What I heard last night was so much worse than what was reported in the Globe and Mail articles and if it had only been a couple of people who were telling those stories, well, I might have attributed possible exaggerations due to bad blood but there were too many there in agreement. Their stories were real enough, full of words like "feeling helpless", "no training", "getting fired", "starving", "sick", "filth", "blood", "pain". After a while, I was thinking the words they were telling me didn't convey the full impact of their experiences at THS. I could empathize, sure, but it wasn't a shared experience for me, not like it was for them, recounting among friends and ex-colleagues, a common past.

But then I wake up at 3:30 in the morning and can't get back to sleep so, yeah, maybe their words did have an impact.

I hope they can get their stories out there. Toronto needs to hear those stories firsthand from the people who were part of it and who saw what happened there, what continues to happen there.

The Toronto Humane Society must change or be changed.
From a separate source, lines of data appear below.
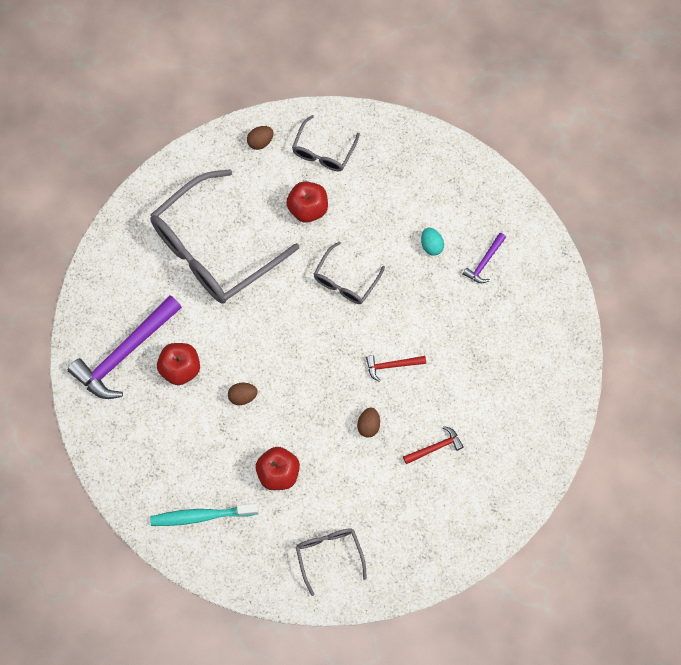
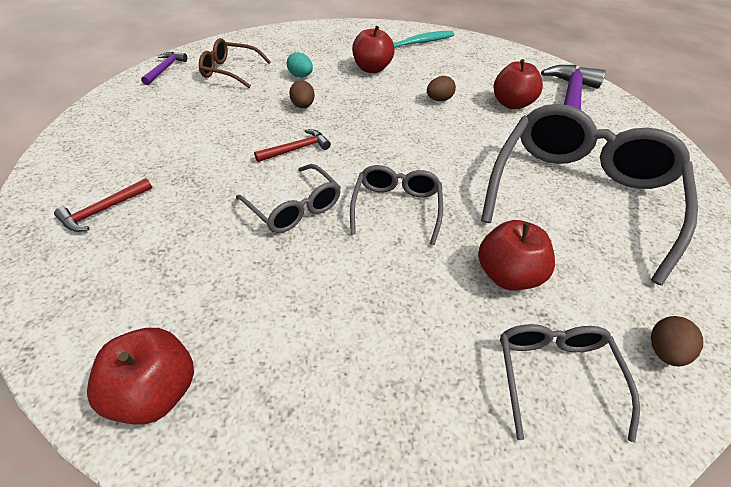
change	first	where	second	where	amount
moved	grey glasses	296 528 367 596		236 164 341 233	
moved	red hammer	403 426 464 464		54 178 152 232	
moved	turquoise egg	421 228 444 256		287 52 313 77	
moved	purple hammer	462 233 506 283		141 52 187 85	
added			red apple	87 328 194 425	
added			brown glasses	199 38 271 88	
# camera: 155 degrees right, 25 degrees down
Tim Trow and the cronies must go.

Click here to view the pamphlet.

4 comments:

Anonymous said...

Oh Fred, waking up at The Hour of the Wolf is awful, especially with the pressures of the THS protest and Woofstock.

Deep breath!

Anonymous said...

It is so true, Fred. I'm very glad that Kate Hammer is writing the articles, but what is in the articles doesn't even hold a candle to the truth of what's going on behind there. And I'm going in for "training" tonight. God knows what they'll teach us.

Kitten shaker?

Fred said...

Anonymous, God knows what they won't teach you. As for kitten shaker, it'll come out eventually or maybe you could ask Tim about that. Make sure there's lots of people within earshot.

onequarterdal said...

The Hour of the Wolf is an appropriate description for reaction to the evening details.